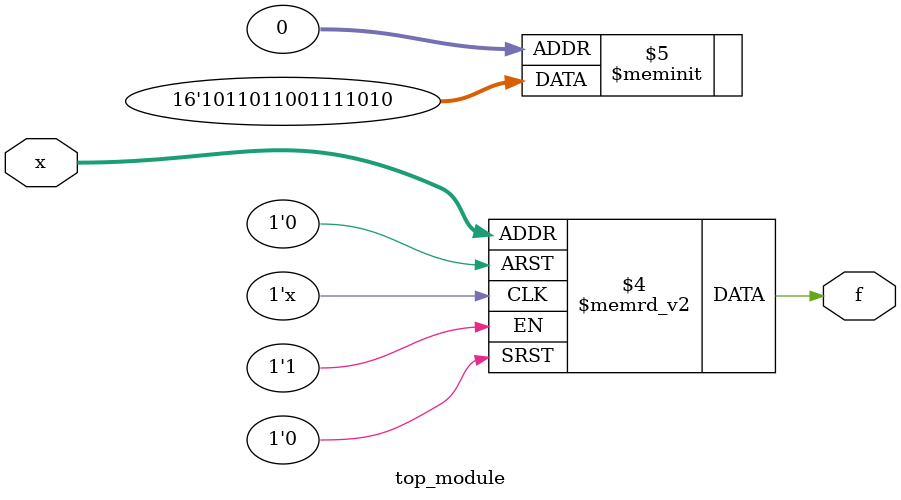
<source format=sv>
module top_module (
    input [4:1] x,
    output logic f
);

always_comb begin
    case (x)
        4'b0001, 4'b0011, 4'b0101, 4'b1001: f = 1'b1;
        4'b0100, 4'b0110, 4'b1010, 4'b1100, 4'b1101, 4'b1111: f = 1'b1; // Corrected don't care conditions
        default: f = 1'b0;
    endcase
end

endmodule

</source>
——————————
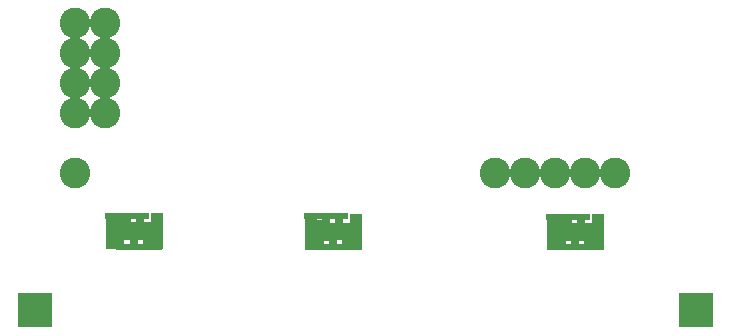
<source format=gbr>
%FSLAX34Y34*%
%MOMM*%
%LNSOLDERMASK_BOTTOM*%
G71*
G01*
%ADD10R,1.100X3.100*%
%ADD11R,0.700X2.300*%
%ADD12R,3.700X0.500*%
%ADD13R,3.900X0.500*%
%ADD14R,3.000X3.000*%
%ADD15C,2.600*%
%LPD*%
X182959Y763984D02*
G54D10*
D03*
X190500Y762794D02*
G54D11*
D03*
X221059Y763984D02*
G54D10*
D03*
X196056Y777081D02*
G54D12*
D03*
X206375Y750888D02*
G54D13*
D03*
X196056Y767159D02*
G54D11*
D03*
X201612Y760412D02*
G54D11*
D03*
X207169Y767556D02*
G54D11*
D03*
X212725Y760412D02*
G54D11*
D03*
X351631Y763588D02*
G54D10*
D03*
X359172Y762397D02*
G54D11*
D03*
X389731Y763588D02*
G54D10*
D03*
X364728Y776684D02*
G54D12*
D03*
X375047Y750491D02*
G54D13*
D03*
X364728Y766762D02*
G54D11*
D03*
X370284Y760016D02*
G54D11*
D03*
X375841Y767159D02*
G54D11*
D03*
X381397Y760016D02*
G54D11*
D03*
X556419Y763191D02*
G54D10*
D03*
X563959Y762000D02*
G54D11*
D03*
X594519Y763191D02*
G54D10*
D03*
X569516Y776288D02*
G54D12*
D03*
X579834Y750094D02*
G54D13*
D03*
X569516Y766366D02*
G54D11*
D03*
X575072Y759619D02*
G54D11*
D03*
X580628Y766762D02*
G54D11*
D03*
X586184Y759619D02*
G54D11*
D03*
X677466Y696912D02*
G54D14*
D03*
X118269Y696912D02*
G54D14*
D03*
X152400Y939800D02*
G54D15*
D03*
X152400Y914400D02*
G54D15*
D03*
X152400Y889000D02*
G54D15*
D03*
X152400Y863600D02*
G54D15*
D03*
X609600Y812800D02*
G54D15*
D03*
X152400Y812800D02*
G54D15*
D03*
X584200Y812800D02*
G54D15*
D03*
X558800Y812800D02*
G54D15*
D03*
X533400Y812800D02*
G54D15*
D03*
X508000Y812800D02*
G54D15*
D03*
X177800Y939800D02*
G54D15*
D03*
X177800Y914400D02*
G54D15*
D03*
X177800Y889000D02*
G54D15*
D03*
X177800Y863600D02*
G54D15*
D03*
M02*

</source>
——————————
### INSTRUCTIONS FOR THE TASK
Search the records above for the string "source". Report each line that has it.

### TASK OUTPUT
<source format=sv>
</source>
<source format=gbr>
</source>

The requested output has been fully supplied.